Présentation du numéro :
La prolifération des conflits armés, des accidents nucléaires, des catastrophes naturelles nous renvoie, plus que jamais, à l’événementialité du monde. Concept au croisement de la phénoménologie, des disaster studies, de la philosophie politique et des trauma studies, l’événement défie la somme des possibles, des concepts et des mots qui s’articulent pour nous en monde. Imprévisible, bouleversant, l’événement creuse un écart temporel entre son arrivée et notre réceptivité : il est en devenir à travers les réécritures et interprétations que nous en faisons.

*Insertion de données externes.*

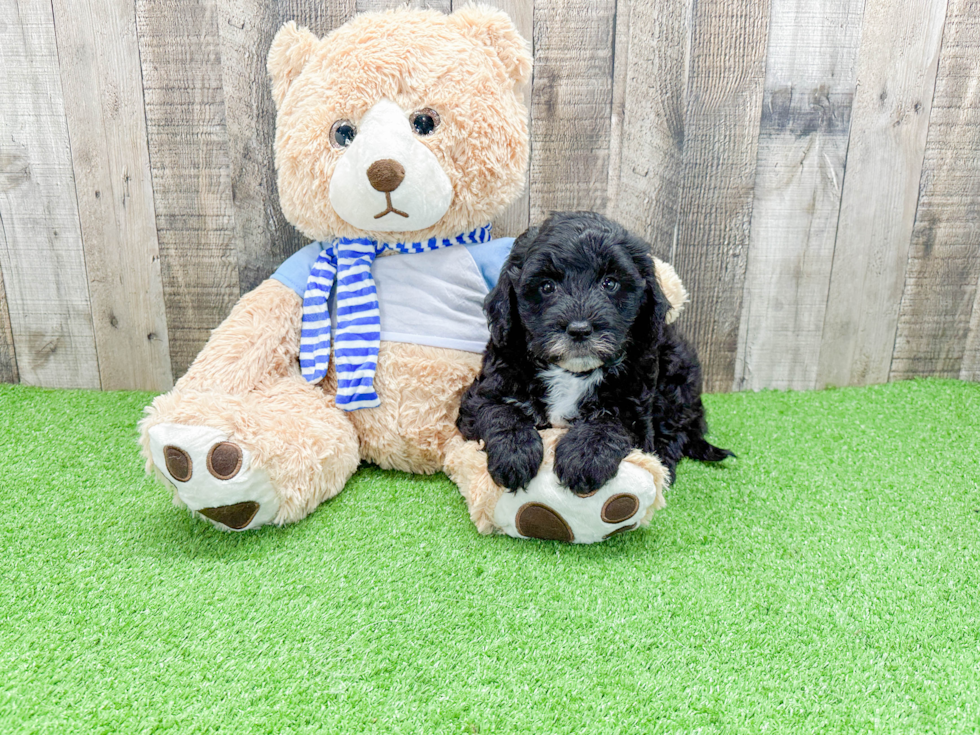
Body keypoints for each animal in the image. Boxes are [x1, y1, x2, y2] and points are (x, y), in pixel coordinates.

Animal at [458, 211, 728, 494]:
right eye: (546, 287)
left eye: (610, 283)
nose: (579, 329)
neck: (571, 372)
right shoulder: (483, 392)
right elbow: (500, 412)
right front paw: (514, 454)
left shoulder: (635, 406)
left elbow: (610, 422)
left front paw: (585, 457)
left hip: (677, 370)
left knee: (676, 429)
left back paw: (663, 465)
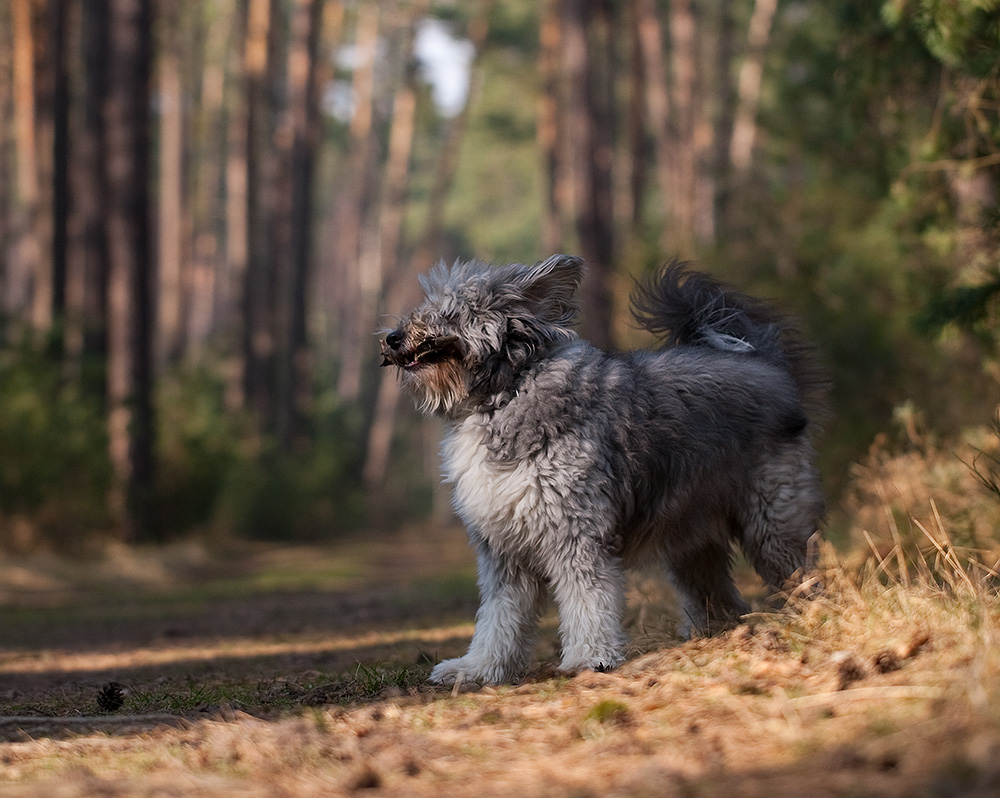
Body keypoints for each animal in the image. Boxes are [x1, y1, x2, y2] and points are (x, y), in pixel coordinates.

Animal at [378, 256, 824, 688]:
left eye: (448, 312)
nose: (393, 337)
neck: (506, 393)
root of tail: (765, 366)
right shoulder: (503, 550)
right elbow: (499, 618)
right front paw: (479, 668)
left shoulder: (576, 532)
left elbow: (587, 599)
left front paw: (590, 657)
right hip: (689, 538)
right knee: (720, 596)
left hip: (772, 522)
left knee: (801, 572)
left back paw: (812, 617)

Chaque événement défait et refait monde, engageant une redéfinition de l’ipséité et une herméneutique sans cesse renouvelée, réflexion au cœur de l’écriture littéraire, de la thérapie et de la médecine narratives. Sur le plan politique, sa mise en récits est essentielle à l’élaboration des politiques de justice réparatrice, jouant un rôle déterminant dans la reconfiguration de l’identité collective.
Résumé de l’article :
Cet article interroge le rôle qu’a joué l’événement dans l’élaboration du concept de trauma, en psychiatrie et en psychanalyse, mais aussi dans le champ des trauma studies. Ce champ d’étude interdisciplinaire naît dans le courant des années 1990 aux États-Unis alors que domine une conception événementielle du trauma, portée par le Manuel diagnostique et statistique des troubles mentaux, ouvrage de référence en psychiatrie. Il s’agit d’examiner la manière dont les théoriciens des trauma studies se positionnent vis-à-vis de ce paradigme, ainsi que le rôle qu’ils accordent à l’événement dans leurs approches culturelles et littéraires du trauma. L’article met donc en relief l’enjeu théorique et politique que la notion d’événement a d’emblée constitué pour les trauma studies.